To combine callables, you can use several different techniques.
def triple(x):
return x * 3
def square(x):
return x * x
def triple_square(x):
return triple(square(x))
def triple_plus_square(x):
return triple(x) + square(x)
def triple_plus_square_with_explaining_variables(x):
tripled = triple(x)
squared = square(x)
return tripled + squared
There are more advanced options that I would only consider if it makes your code clearer (which it probably won't). For example, you can put the callables in a list:
all_the_things_i_want_to_do = [triple, square]
Once they're in a list, you can use list-based operations to work on them (including applying them in turn to reduce the list down to a single value).
But if your code is like most code, regular functions that just call each other by name will be the simplest to write and easiest to read.
There's no built-in functionality for that, but you can implement it quite easily (with some performance hit, of course):
import numpy
class Lambda:
def __init__(self, func):
self._func = func
def __add__(self, other):
return Lambda(
lambda *args, **kwds: self._func(*args, **kwds) + other._func(*args, **kwds))
def __call__(self, *args, **kwds):
return self._func(*args, **kwds)
y = Lambda(lambda u: u**(-2) + 8)
x = Lambda(lambda u: numpy.exp(-u))
print((x + y)(1))
Other operators can be added in a similar way.
With sympy you can do function operation like this:
>>> import numpy
>>> from sympy.utilities.lambdify import lambdify, implemented_function
>>> from sympy.abc import u
>>> y = implemented_function('y', lambda u: u**(-2) + 8)
>>> x = implemented_function('x', lambda u: numpy.exp(-u))
>>> f = lambdify(u, y(u) + x(u))
>>> f(numpy.array([1,2,3]))
array([ 9.36787944, 8.13533528, 8.04978707])
Use code below to rich same result with writing as less code as possible:
y = lambda u: u**(-2) + 8
x = lambda u: numpy.exp(-u)
f = lambda u, x=x, y=y: x(u) + y(u)
int = scipy.integrate.quad(f, 0, numpy.inf)
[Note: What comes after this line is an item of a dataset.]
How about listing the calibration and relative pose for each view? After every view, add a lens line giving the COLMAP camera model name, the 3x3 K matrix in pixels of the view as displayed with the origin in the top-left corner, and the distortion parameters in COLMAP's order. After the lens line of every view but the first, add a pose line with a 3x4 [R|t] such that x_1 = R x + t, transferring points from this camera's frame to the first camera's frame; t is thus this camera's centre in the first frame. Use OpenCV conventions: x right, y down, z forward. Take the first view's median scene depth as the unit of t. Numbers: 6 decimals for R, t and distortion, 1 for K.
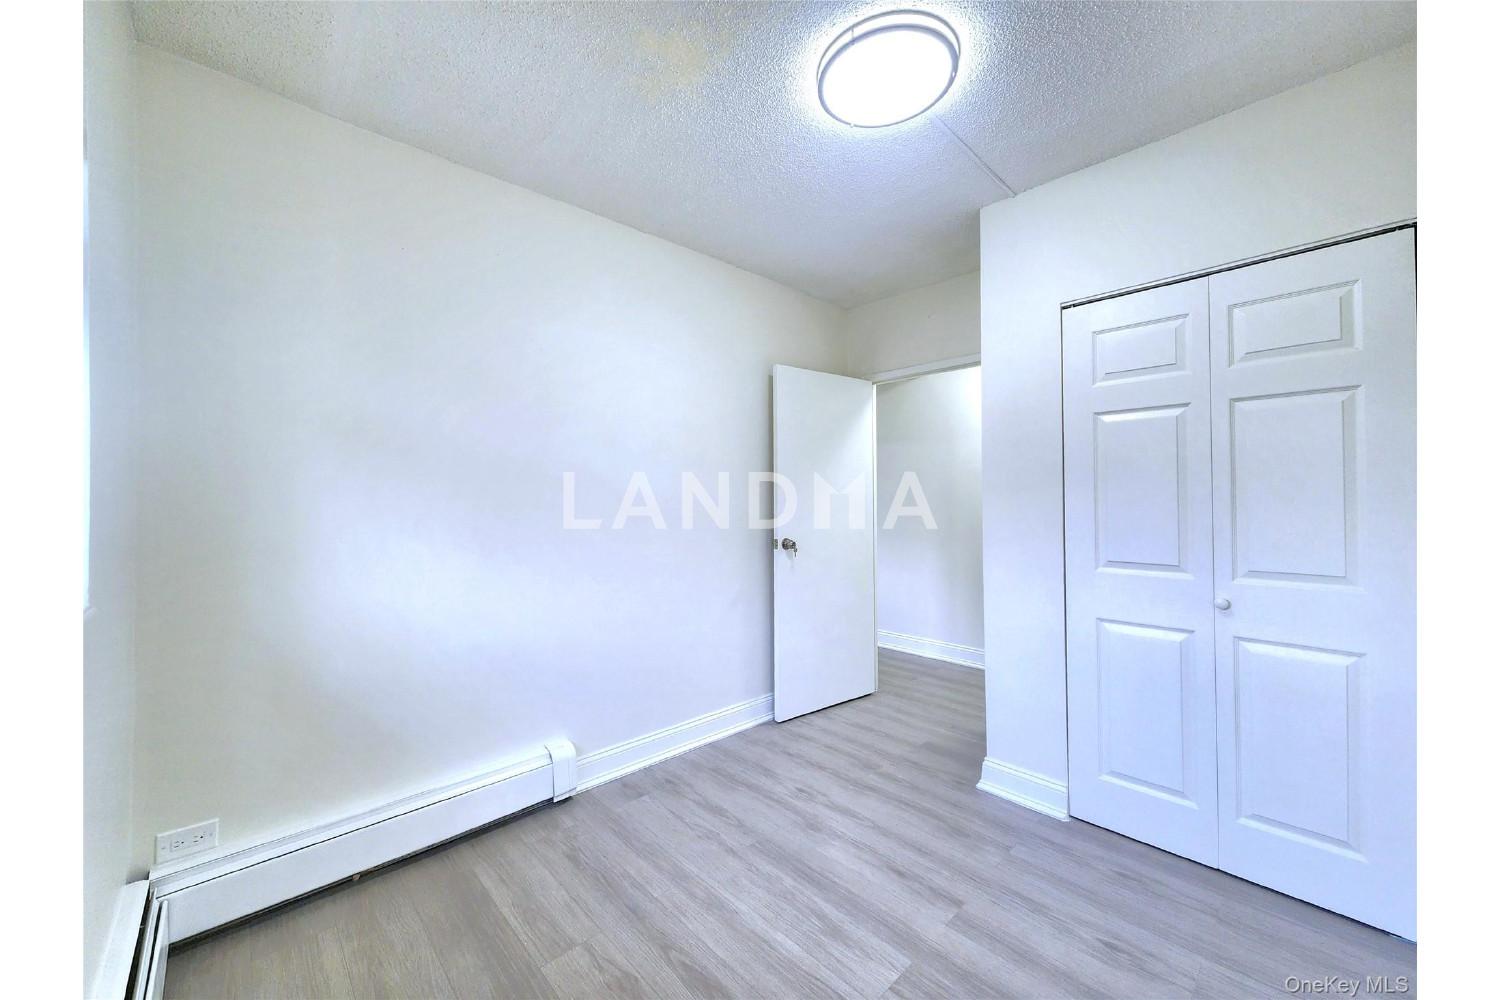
lens RADIAL K [[566.4, 0, 744.6], [0, 566.4, 493.0], [0, 0, 1]] dist [0.000903, 0.000039]
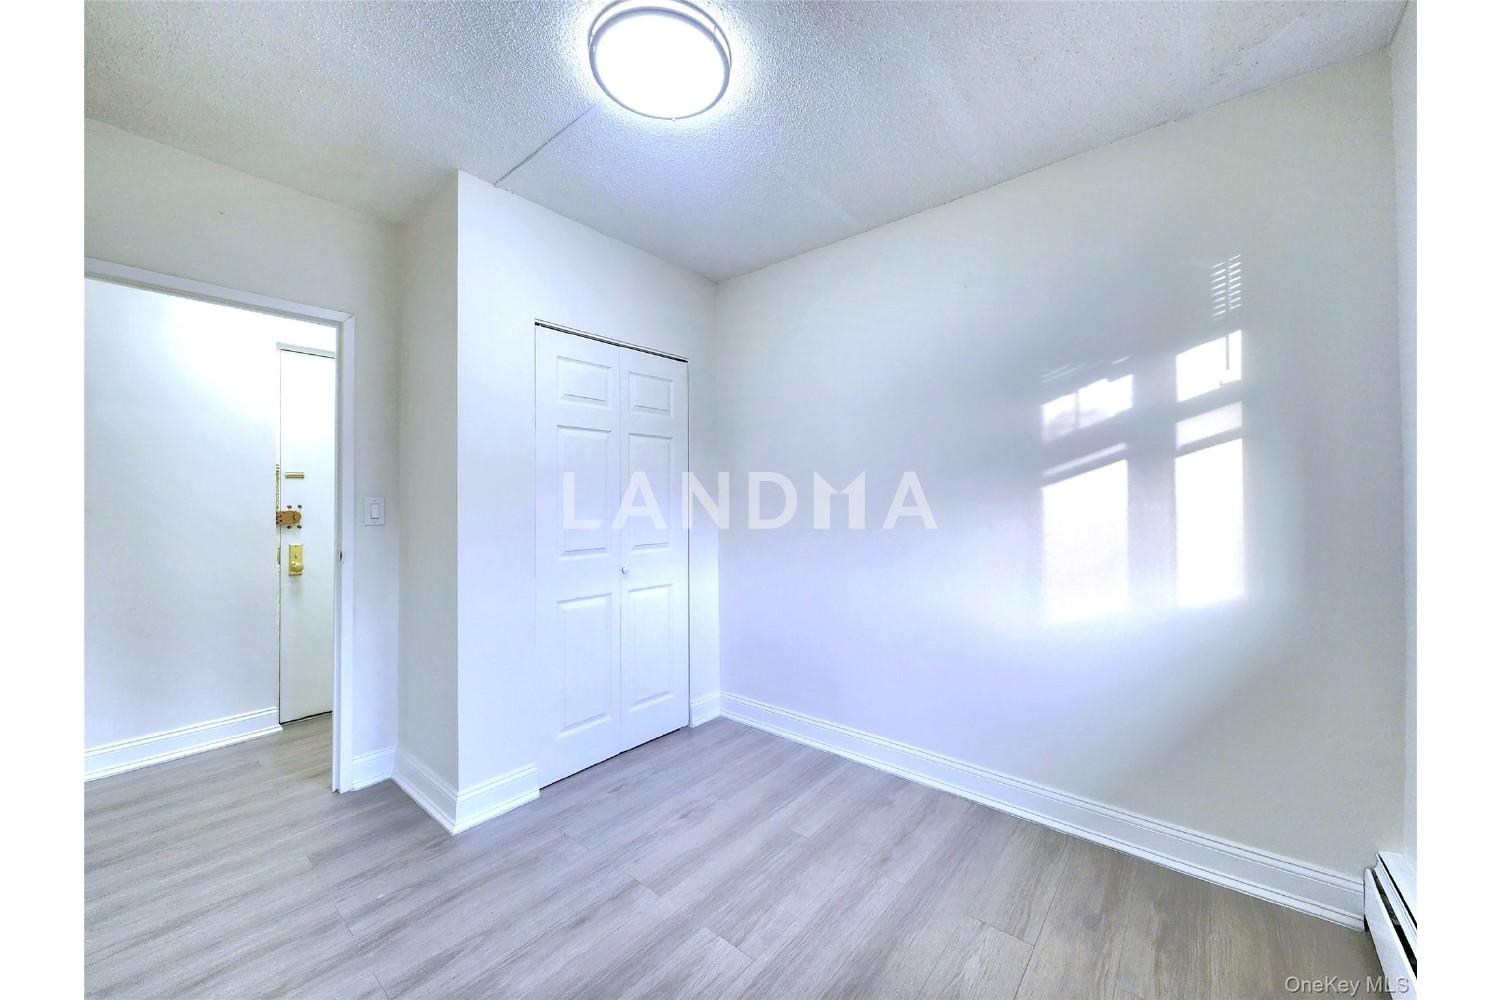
lens RADIAL K [[553.2, 0, 740.0], [0, 553.2, 492.4], [0, 0, 1]] dist [0.000891, -0.000055]
pose [[-0.125623, 0.017820, 0.991918, -0.610953], [-0.006107, 0.999806, -0.018735, 0.016339], [-0.992059, -0.008411, -0.125490, 0.848367]]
As a functional programmer, I suggest generalizing the solutions to an applicative combinator:
In [1]: def lift2(h, f, g): return lambda x: h(f(x), g(x))
In [2]: from operator import add
In [3]: from math import exp
In [4]: y = lambda u: u**(-2) + 8
In [5]: x = lambda u: exp(-u)
In [6]: f = lift2(add, y, x)
In [7]: [f(u) for u in range(1,5)]
Out[7]: [9.367879441171443, 8.385335283236612, 8.160898179478975, 8.080815638888733]
Using lift2, you can combine the output of two functions using arbitrary binary functions in a pointfree way. And most of the stuff in operator should probably be enough for typical mathematical combinations, avoiding having to write any lambdas.
In a similar fasion, you might want to define lift1 and maybe lift3, too.